What to Do if Your Site Goes Down!
Unfortunately, sometimes websites go down, often for reasons that you have no control over.
Down for Everyone?
If you believe your site is down, first go to http://downforeveryoneorjustme.com/ and enter your site URL. If it reports that the site is down for just you, there’s likely an issue with your computer or Internet - try rebooting. If it’s down for everyone at your office, it may be an issue with your office’s Internet or network, and you may want to contact your IT department.
Contact Your Host
If http://downforeveryoneorjustme.com/ confirms that the site is down for everyone, it means that no one can access it. We find that 90% of site downtime is due to hosting issues. Your host is the company that is hosting your website, like Dreamhost or Bluehost. You should call them (not email or submit a ticket - those are lower priority) immediately to see if they are aware of any outages. They will work with you to get your site back up.

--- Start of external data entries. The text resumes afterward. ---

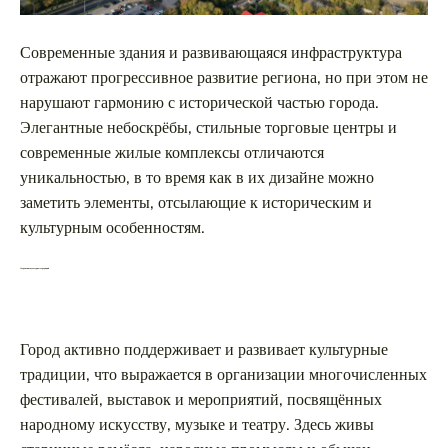
Современные здания и развивающаяся инфраструктура
отражают прогрессивное развитие региона, но при этом не
нарушают гармонию с исторической частью города.
Элегантные небоскрёбы, стильные торговые центры и
современные жилые комплексы отличаются
уникальностью, в то время как в их дизайне можно
заметить элементы, отсылающие к историческим и
культурным особенностям.
Сохранение культурных традиций
Город активно поддерживает и развивает культурные
традиции, что выражается в организации многочисленных
фестивалей, выставок и мероприятий, посвящённых
народному искусству, музыке и театру. Здесь живы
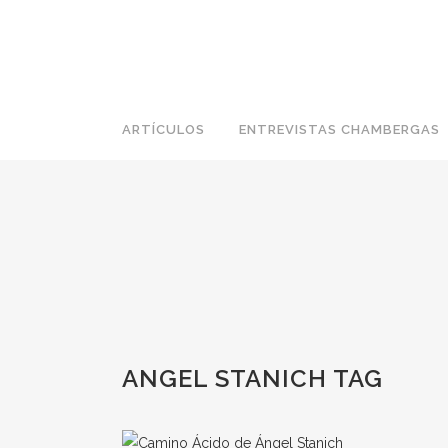
ARTÍCULOS
ENTREVISTAS CHAMBERGAS
ANGEL STANICH TAG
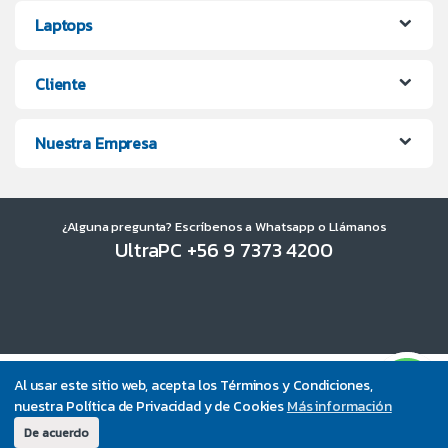
Laptops
Cliente
Nuestra Empresa
¿Alguna pregunta? Escríbenos a Whatsapp o Llámanos
UltraPC +56 9 7373 4200
Al usar este sitio web, acepta los Términos y Condiciones,
nuestra Política de Privacidad y de Cookies
Más información
De acuerdo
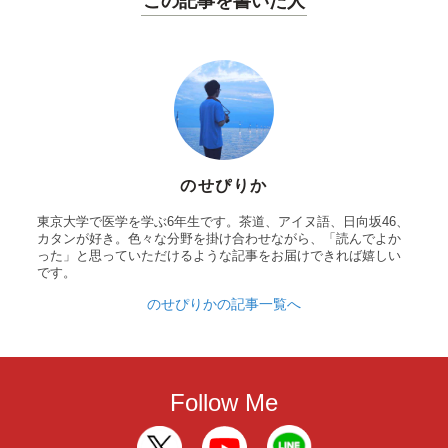
この記事を書いた人
のせぴりか
東京大学で医学を学ぶ6年生です。茶道、アイヌ語、日向坂46、
カタンが好き。色々な分野を掛け合わせながら、「読んでよか
った」と思っていただけるような記事をお届けできれば嬉しい
です。
のせぴりかの記事一覧へ
Follow Me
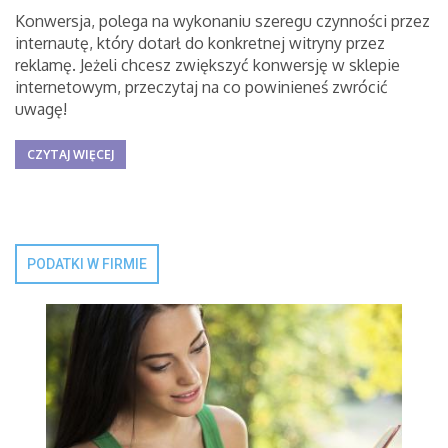
Konwersja, polega na wykonaniu szeregu czynności przez
internautę, który dotarł do konkretnej witryny przez
reklamę. Jeżeli chcesz zwiększyć konwersję w sklepie
internetowym, przeczytaj na co powinieneś zwrócić
uwagę!
CZYTAJ WIĘCEJ
PODATKI W FIRMIE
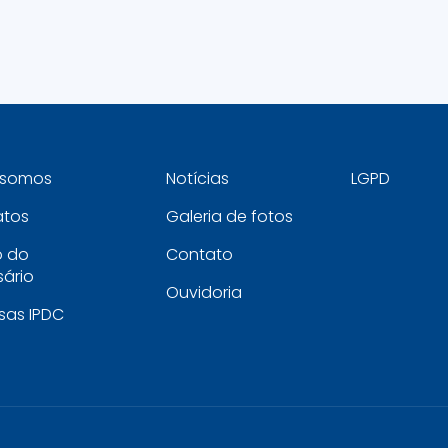
somos
Notícias
LGPD
atos
Galeria de fotos
o do
Contato
ário
Ouvidoria
sas IPDC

If It’s Not a Hosting Issue
If your host is not able to help, you are welcome to reach out to us at support@cornershopcreative.com.
After receiving your email, we will offer to spend up to an hour of investigation at our rush rate of $250/hour. At the end of the hour, we’ll report back on our findings and present a plan for fixing. This could be a code fix, changing server configurations, migrating plugins, or continuing to work with the host. Note that Cornershop does not provide 24/7 support, so we will begin our investigation on the next weekday after 9 a.m. Eastern.